Food Like Mine is part of the Children Just Like Me series by DK. It explains about many of the staple foods across the world, and contains a number of simple recipes. It kicked off my daughter’s love making sushi at home, which has become a weekend treat for all of us. (Luckily we have a great Chinese grocers nearby.)
My seven year old and I have been working through Life Cycles since we started back up in September, reading through a few pages a week. It’s a very more-ish book, and taps into her love of animals, nature, geography and science. (You can see example of the life cycles here.)
She and I are also reading Grow A Garden from the Maker Comics (by Alexis Frederick-Frost), because she loves to grow things and is already thinking about what she wants to put into the garden next year, after her success with leeks this year. The Maker Comics series are fun and full of good technical information, as well as having useful activities to try and things to make. I hope they continue adding to the series, as both this one and the Draw a Comic one were both really good.
Kate already reviewed the kids’ version of Black and British by David Olusoga this month, and I agree with her that I’m glad we’re working through the book rather than listening to it as an audiobook. It’s an interesting and important book that has added layers and layers of detail onto the things I thought I already knew. It’s also a starting place, rather than a destination, and has led to many conversations in our house as we piece together history and the present in this country and the world.
Morning time is slowly being taken over by holiday resources. I love resources that accept that Christmas as we know it now, is a grab bag of winter customs and traditions from across thousands of years, rather that scolding the reader for ‘forgetting the true meaning of Christmas.’ *bleugh*
Carols from Kings by Alexandra Coghlan so far is part music interpretation, part history lesson. It gives carols their historical context, as well looks at their lyrical and musical meaning. My children love singing carols, and I have been looking for ways to expand our repertoire. It looks that there a wide variety of carols discussed in the book, given that King’s College commissions a new carol each year.
We started The Twelve Birds of Christmas by Stephen Moss last year so I am picking up from where we left off. This book is a deep dive into the lives of twelve different species of birds, loosely held together by the Twelve Days of Christmas carol, and is giving us plenty of nature study bang for our buck. It’s text heavy and image light though, so we always spend sometime looking up images and video of the birds online if they are ones we aren’t able to see them locally.
A Children’s Literary Christmas from the British Library was a gift I gave myself in the late December sales last year.

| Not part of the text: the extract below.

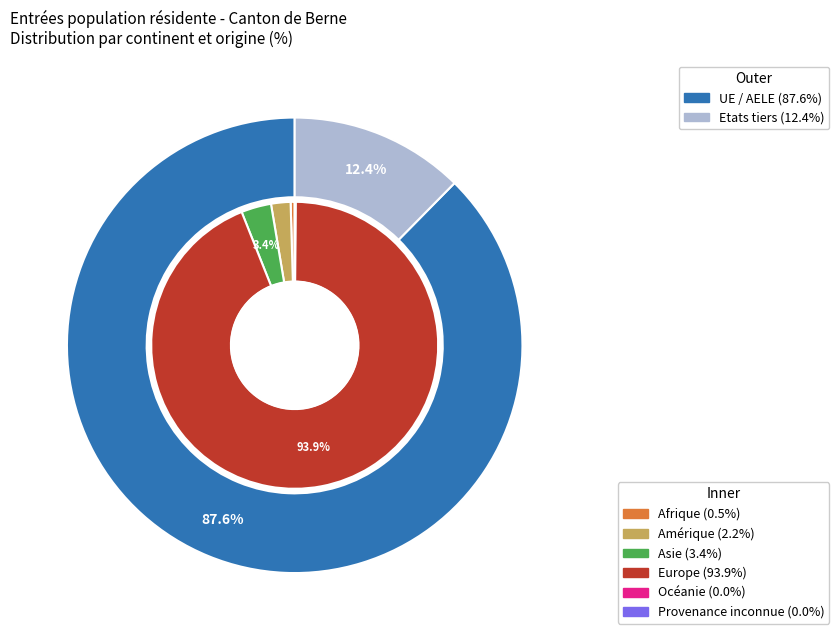

To the nearest percent, what is the difference between the largest and smallest slice percentages?

94%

It may well prove dangerous as we have only just started it, and I now have a number of the full novels who’s extracts we have read here, on our reading list.
We have been using Nurturestore’s Seasons School Winter Retreat as a key part of our December since it was first released as an email course in the lead up to the solstice in 2015 (I think.) This year I bit the bullet and bought it as an ebook so that we work through it more easily, and so that I can print it out. It’s full of easy but engaging activities and ideas, that aren’t complicated to set up, or messy and that still work for us as my children grow up.

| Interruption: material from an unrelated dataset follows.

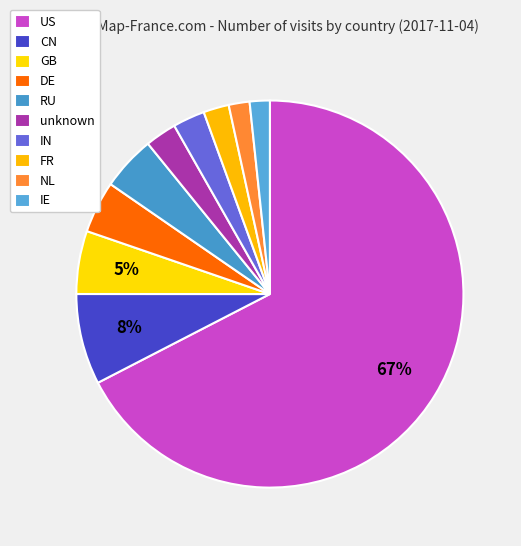

How many segments does this pie chart have?

10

Kits I bought at the beginning of the first lockdown in March (Pom Pom Puppies and Pom Pom Kitties) have been pulled out again recently, and we have more pompom puppies and kittens to play with. I need to buy some more extra chunky yarn though, as we are running out again. I think the girls are planning to make some as presents this year. There have also been lots of paper planes and origami around again. It’s fun seeing them come back to things, and see how much their fine motor skills have improved.
What are you enjoying in your home education at the moment? How do you finish up the year?